Modify this component to fit the parameters used by your agent.

Handle Backend Streaming Events

To reflect each stage of the backend agent in the UI, define how stage info and metadata should be interpreted. You can customize titles and descriptions for each stage. Moreover, the extraInfo can be processed in the backend in the backend to simplify the logic on the frontend.

// event info list
const eventInfo = (data: any) => {
  let titleDetails: string = "";
  let extraInfo;
  // decide the stage
  switch(data.stage) {
    case "finalize_answer":
      titleDetails = "Finalizing the Answers";
      extraInfo = "Composing and presenting the final answer.";
      break;
    case "rag_search":
      const chunks = data.extra_info || [];
      const numChunks = chunks.length;
      titleDetails = "Search Knowledge Base Using RAG";
      extraInfo = `Gathered ${numChunks} chunks from RAG Database.`;
      break;
  }
  return { titleDetails, extraInfo }; 
}; 

Update this function to reflect your agent’s unique stages and metadata.

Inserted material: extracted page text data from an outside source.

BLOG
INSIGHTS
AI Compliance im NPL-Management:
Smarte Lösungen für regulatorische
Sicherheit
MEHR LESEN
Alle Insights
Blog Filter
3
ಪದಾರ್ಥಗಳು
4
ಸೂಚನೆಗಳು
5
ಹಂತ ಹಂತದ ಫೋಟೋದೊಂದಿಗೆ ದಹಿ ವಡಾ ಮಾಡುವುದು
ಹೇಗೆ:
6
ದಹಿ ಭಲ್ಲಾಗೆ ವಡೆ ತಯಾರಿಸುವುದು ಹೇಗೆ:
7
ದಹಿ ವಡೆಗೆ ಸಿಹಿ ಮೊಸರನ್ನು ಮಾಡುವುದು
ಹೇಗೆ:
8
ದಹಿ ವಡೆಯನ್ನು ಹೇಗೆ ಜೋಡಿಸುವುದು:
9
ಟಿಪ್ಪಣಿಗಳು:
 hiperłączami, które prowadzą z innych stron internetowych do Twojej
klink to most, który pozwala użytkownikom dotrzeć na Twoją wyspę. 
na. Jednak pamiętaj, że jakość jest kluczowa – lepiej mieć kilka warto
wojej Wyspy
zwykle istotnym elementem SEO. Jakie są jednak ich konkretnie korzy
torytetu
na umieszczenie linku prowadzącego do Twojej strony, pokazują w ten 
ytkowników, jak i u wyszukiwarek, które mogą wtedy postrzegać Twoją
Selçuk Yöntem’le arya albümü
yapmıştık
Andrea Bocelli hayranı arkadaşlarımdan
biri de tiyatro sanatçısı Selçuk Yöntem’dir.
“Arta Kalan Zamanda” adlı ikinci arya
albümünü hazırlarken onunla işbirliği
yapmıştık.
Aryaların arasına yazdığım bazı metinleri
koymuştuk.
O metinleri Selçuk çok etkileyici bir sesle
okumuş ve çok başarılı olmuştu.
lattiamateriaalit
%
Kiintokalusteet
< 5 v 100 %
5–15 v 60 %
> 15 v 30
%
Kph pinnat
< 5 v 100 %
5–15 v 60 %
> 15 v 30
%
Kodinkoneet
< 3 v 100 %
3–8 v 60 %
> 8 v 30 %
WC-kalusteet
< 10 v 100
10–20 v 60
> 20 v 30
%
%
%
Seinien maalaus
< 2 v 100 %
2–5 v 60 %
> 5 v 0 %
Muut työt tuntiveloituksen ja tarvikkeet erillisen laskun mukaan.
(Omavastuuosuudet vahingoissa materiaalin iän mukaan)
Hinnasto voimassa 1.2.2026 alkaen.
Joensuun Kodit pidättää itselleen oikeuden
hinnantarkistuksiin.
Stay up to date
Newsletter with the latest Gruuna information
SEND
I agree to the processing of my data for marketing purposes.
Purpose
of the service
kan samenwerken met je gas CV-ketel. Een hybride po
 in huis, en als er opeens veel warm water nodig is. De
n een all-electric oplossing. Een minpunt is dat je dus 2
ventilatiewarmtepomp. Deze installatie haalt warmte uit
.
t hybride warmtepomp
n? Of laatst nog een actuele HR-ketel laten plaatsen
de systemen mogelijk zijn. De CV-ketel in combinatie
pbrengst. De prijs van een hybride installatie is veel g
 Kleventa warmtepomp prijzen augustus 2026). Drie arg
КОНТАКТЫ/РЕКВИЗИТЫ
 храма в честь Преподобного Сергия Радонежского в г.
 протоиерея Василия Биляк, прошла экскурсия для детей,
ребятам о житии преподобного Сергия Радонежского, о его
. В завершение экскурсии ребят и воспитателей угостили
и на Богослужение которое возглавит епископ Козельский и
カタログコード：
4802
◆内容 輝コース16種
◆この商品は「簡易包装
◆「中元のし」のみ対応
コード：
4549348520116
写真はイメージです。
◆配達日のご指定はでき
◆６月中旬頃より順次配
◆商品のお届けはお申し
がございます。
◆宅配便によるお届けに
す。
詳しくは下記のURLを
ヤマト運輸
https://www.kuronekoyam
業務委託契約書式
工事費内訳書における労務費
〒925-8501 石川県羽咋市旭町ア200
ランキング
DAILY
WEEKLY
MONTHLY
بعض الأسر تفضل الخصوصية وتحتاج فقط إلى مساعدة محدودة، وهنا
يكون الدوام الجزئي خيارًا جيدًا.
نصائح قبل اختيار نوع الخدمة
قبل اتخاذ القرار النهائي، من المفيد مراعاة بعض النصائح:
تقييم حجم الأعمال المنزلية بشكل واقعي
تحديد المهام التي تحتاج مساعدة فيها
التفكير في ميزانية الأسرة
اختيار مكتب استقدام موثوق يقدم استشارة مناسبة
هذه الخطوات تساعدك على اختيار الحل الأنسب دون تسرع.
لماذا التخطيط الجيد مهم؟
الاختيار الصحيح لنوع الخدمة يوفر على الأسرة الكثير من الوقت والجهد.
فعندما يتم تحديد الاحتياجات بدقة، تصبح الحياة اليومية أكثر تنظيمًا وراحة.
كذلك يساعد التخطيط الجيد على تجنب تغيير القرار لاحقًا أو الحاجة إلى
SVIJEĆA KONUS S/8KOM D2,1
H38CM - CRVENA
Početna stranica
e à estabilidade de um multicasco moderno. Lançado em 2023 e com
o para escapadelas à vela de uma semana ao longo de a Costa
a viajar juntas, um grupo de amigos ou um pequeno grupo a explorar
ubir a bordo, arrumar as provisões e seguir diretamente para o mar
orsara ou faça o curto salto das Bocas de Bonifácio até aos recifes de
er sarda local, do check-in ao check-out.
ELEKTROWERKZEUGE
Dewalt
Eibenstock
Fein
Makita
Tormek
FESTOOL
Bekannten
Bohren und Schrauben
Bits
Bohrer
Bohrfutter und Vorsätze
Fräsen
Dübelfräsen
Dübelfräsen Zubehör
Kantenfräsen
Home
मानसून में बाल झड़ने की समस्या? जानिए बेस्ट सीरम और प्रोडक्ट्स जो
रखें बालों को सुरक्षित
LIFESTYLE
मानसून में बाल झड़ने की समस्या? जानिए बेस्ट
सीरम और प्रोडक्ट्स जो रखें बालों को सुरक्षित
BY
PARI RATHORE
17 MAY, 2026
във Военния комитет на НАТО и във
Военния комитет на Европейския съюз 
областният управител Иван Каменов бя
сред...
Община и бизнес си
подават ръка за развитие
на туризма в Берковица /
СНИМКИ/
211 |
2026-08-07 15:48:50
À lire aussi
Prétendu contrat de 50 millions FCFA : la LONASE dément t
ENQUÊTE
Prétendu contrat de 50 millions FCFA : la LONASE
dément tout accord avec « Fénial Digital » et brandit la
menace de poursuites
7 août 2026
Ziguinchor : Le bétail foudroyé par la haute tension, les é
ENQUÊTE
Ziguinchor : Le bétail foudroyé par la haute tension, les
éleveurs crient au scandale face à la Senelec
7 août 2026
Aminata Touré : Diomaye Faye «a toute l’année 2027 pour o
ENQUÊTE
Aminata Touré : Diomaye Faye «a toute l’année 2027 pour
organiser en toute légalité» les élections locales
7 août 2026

Assemble the Full Agent Component

Now bring everything together into a complete component:

// build the fields of the agent content
const RAGAgentFields = ({ onReady }) => {
  const { model, setModel, mode, setMode } = ragAgentState();
  useEffect(() => {
    const extraInfo = getQueryExtraInfo({ model, mode });
    const eventInfoFunc = eventInfo;
    const agentURL = "rag_agent/invoke";
    onReady(extraInfo, eventInfoFunc, agentURL);
  }, [ model, mode]);
  return (
    <>
      <div className="flex flex-row gap-2 bg-neutral-700 border-neutral-600 text-neutral-300 focus:ring-neutral-500 rounded-xl rounded-t-sm pl-2  max-w-[100%] sm:max-w-[90%]">
        <div className="flex flex-row items-center text-sm ml-2">
          <Cpu className="h-4 w-4 mr-2" />
          Model
        </div>
        <ModelSelector model={model} setModel={setModel} />
      </div>
      <div className="flex flex-row gap-2 bg-neutral-700 border-neutral-600 text-neutral-300 focus:ring-neutral-500 rounded-xl rounded-t-sm pl-2  max-w-[100%] sm:max-w-[90%]">
        <div className="flex flex-row items-center text-sm ml-2">
          <NotebookTabs className="h-4 w-4 mr-2" />
          Mode
        </div>
        <ModeSelector mode={mode} setMode={setMode} />
      </div>
    </>
  );    
};

// agent registry
export const ragAgentRegistry = () => {
  return {
    Fields: RAGAgentFields,
  };
};

Register the Agent

Lastly, update the AgentRegistry.tsx to include your new agent:

// this is the agent registry
export const agentRegistry = {
  "Gemini Agent": geminiAgentRegistry,
  "RAG Agent": ragAgentRegistry, // add tge agent with its name here
};

Once registered, the agent will be selectable from the UI and ready to handle user queries using its unique interface and backend logic.